Commentary: Say no to toll lanes and keep our freeway free

The Orange County Transportation Authority (OCTA) Board of Directors will be voting next week on a plan that, if adopted, will misuse billions of tax dollars designated for traffic congestion relief to build toll roads on the 405 Freeway. But that's not all of the misappropriation that is planned.

The real plan, as suggested in the July/August 2012 issue of the Auto Club of Southern California's Westways magazine, is to eventually have these toll lanes running throughout the Southland.

To accomplish this, billions of our Measure M tax dollars that have already been spent widening other Orange County "freeways" and building connectors will also be sucked into this toll-road scheme. It is unconscionable that this massive redirection of our tax funds can occur without the approval of the voters.

Interestingly, the language in voter-approved measures M and M2, which continues transportation projects through a tax increase, includes zero mention of the term "toll," but "freeway" is used dozens of times. Clearly, county voters voted for freeway improvements, but not for toll roads.

OCTA tells us that its I-405 toll option adds one general purpose and one toll lane in each direction on the 405. The existing carpool lanes, one in each direction, also become toll lanes.

The net effect is that where we currently have five lanes available for free, we would still have only five free lanes after our billions are spent and gone. There would be no added lane capacity for those who cannot or will not pay tolls.

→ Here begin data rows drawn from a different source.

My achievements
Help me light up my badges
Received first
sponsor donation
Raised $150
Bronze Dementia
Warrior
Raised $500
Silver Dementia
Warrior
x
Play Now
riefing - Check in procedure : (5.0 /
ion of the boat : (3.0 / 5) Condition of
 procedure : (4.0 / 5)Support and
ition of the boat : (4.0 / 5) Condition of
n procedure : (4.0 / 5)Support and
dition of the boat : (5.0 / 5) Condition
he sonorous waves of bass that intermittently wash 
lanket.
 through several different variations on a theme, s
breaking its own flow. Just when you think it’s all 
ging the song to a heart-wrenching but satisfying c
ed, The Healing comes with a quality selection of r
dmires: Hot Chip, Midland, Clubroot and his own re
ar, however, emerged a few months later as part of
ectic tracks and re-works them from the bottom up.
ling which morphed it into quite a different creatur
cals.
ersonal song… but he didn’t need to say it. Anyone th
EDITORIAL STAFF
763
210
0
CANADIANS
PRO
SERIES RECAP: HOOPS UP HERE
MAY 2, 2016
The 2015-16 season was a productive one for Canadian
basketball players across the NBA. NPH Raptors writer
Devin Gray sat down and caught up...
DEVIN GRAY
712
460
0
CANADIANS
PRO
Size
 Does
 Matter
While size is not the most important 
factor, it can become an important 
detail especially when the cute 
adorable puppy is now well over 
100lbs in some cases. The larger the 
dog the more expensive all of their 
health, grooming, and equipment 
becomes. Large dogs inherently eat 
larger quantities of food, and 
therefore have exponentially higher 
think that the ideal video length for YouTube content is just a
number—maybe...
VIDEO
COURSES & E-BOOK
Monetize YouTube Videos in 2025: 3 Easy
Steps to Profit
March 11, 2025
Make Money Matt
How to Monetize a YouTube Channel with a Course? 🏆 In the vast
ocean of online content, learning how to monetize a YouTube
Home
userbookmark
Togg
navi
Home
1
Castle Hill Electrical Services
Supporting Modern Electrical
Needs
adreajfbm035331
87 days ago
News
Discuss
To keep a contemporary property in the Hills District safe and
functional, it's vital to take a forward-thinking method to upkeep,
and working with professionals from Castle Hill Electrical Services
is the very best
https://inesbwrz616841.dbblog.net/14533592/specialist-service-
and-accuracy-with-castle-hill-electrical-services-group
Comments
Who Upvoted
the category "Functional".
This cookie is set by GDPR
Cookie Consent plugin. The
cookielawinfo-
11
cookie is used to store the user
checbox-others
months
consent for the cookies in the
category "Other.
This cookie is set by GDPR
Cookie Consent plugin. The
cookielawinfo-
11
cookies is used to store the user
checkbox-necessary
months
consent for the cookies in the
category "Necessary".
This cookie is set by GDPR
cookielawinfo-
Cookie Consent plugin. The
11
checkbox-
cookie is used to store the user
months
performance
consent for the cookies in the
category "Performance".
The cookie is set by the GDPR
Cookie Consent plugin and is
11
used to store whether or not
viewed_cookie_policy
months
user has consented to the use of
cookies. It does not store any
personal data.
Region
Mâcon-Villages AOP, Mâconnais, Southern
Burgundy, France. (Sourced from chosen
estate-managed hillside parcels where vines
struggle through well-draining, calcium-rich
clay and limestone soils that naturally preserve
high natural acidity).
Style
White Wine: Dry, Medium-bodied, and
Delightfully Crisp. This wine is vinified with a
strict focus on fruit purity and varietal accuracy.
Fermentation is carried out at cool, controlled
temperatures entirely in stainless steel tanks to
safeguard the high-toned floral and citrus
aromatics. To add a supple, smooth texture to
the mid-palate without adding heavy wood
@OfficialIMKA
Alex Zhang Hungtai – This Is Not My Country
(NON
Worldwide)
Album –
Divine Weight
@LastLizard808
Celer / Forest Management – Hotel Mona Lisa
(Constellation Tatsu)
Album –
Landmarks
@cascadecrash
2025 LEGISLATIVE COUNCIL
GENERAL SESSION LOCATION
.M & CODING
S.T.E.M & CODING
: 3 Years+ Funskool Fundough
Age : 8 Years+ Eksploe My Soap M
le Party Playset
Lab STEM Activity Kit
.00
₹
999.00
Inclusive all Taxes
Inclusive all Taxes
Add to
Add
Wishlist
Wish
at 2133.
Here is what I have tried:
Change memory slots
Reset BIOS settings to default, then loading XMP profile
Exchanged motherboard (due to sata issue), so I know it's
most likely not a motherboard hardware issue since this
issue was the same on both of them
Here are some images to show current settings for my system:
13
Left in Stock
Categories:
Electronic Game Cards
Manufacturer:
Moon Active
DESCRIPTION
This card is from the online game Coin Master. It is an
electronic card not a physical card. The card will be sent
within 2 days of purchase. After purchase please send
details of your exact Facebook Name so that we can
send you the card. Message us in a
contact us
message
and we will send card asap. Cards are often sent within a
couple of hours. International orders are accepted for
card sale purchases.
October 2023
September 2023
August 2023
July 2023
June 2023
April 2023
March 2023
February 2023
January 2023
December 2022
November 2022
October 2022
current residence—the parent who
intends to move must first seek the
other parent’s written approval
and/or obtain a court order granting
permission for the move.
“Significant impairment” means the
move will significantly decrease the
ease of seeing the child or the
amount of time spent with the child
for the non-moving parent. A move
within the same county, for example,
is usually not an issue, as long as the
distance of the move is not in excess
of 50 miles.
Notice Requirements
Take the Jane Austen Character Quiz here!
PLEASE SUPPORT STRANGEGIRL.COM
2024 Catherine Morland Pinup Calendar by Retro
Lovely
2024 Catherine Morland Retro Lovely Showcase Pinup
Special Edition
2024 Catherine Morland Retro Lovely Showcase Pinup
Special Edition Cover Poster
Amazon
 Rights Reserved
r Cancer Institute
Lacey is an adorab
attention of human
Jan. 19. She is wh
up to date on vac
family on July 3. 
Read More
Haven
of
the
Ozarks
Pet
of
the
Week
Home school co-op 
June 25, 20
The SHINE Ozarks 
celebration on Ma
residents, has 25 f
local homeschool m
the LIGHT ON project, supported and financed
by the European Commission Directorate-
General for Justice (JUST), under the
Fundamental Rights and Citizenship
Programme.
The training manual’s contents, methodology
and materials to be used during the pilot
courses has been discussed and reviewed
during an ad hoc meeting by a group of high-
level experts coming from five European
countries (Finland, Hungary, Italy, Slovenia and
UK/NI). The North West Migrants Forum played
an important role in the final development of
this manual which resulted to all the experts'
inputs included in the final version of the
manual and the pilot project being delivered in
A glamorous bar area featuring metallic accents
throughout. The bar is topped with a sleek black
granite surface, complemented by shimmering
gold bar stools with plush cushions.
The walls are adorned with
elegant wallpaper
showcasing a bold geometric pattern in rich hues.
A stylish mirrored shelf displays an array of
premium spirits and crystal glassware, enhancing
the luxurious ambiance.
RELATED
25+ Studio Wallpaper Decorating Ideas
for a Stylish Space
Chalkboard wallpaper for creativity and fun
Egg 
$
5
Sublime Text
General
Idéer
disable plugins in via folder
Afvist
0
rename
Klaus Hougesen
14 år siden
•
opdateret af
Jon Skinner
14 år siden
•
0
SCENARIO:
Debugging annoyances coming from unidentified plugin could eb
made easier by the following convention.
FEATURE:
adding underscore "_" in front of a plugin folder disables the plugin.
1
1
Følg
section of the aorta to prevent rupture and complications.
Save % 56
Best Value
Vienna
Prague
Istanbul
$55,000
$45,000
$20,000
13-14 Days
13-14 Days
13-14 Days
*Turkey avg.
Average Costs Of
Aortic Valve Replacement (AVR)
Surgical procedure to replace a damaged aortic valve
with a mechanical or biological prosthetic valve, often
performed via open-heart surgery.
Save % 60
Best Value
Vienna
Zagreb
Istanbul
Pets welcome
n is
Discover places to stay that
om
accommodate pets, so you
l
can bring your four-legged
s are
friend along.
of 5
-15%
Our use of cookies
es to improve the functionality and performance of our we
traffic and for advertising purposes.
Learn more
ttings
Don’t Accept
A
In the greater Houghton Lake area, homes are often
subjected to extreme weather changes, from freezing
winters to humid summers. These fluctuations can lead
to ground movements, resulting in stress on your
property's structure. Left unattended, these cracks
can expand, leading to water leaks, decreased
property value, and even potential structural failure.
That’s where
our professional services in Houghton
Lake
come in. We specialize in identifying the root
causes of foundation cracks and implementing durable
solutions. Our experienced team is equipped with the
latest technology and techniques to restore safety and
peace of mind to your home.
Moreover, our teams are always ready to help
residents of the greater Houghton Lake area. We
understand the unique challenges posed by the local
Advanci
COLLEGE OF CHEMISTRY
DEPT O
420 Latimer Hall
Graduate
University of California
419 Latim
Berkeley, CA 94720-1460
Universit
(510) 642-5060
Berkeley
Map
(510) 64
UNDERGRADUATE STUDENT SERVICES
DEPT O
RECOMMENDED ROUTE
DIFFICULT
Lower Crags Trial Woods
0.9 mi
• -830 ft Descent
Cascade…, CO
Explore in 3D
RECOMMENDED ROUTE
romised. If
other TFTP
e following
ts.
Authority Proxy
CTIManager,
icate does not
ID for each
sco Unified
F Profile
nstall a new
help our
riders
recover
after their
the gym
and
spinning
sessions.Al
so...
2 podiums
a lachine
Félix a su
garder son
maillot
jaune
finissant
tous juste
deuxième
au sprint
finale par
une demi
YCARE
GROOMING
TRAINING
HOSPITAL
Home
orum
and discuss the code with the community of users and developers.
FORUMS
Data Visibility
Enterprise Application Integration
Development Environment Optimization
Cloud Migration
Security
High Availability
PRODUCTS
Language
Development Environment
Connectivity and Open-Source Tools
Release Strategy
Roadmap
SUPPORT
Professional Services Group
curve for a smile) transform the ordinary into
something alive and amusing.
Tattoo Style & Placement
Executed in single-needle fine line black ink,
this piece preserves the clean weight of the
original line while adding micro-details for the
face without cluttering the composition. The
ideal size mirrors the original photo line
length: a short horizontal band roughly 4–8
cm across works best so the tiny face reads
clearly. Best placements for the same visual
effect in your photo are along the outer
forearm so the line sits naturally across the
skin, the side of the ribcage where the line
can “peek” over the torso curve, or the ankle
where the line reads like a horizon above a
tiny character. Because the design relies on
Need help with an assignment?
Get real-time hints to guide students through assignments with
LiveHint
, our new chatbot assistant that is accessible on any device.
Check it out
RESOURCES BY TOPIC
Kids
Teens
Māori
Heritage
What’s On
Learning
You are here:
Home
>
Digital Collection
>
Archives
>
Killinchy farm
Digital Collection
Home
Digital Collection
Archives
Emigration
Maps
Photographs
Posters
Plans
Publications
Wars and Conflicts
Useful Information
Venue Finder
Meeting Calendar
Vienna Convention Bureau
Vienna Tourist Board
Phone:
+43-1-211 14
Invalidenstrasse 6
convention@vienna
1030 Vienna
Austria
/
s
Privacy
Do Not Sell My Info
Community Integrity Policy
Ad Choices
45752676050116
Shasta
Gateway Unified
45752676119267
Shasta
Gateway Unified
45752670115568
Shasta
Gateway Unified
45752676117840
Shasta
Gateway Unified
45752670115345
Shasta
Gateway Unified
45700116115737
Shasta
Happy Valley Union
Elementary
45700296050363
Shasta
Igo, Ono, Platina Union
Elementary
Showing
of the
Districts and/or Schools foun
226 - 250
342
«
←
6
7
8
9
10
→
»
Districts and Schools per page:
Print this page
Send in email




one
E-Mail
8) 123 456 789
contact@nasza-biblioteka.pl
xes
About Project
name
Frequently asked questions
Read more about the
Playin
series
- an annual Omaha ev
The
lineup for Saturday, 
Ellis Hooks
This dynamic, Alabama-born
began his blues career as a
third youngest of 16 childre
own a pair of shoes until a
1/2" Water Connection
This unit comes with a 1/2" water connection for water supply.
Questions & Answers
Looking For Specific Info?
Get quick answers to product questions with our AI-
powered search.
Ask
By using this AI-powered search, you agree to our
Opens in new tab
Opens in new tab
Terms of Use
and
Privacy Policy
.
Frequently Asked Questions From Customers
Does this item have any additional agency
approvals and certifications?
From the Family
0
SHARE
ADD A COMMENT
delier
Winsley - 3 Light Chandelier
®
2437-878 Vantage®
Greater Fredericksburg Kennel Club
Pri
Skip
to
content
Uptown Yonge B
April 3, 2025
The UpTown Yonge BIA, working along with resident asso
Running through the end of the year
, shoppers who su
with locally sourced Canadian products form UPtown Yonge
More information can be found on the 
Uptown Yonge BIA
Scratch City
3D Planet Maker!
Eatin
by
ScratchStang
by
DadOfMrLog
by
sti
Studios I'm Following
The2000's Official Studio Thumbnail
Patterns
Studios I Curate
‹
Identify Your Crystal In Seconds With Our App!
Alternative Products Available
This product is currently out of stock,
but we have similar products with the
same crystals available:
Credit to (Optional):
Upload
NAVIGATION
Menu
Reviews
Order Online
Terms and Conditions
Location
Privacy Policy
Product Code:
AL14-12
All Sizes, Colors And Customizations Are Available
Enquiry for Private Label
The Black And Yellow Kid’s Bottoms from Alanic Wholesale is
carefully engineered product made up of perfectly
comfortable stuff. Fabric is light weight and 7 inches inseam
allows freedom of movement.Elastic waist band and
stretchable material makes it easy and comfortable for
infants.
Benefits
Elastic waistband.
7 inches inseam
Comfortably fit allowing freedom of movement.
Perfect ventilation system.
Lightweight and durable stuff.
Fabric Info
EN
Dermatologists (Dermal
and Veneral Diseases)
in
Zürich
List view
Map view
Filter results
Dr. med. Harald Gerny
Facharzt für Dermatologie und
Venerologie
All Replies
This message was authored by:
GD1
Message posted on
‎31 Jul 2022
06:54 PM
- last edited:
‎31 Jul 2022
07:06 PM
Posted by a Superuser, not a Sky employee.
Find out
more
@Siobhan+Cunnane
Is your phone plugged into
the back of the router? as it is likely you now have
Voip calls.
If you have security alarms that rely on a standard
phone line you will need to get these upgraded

The other dirty secret is that the proposed 405 toll lanes would improve the drive times only for those who pay to use them. The rest of us would see little improvement in traffic congestion or travel times for our massive investment.

If those disclosures don't already have you fuming, consider the costs: The 405 tolls are expected to range as high as $9.91 northbound and $6.11 southbound. That could amount to hundreds of dollars extra a month for commuters, or thousands a year, on top of gasoline and Measure M2's extra half-cent sales tax.

I believe that the people who use toll lanes make up a small percentage of our commuting public, and so the OCTA proposal to use our self-imposed measures M and M2 tax money to benefit only a small segment of the community is a slap in the face to taxpayers.

ERIC BEVER is the former mayor of Costa Mesa.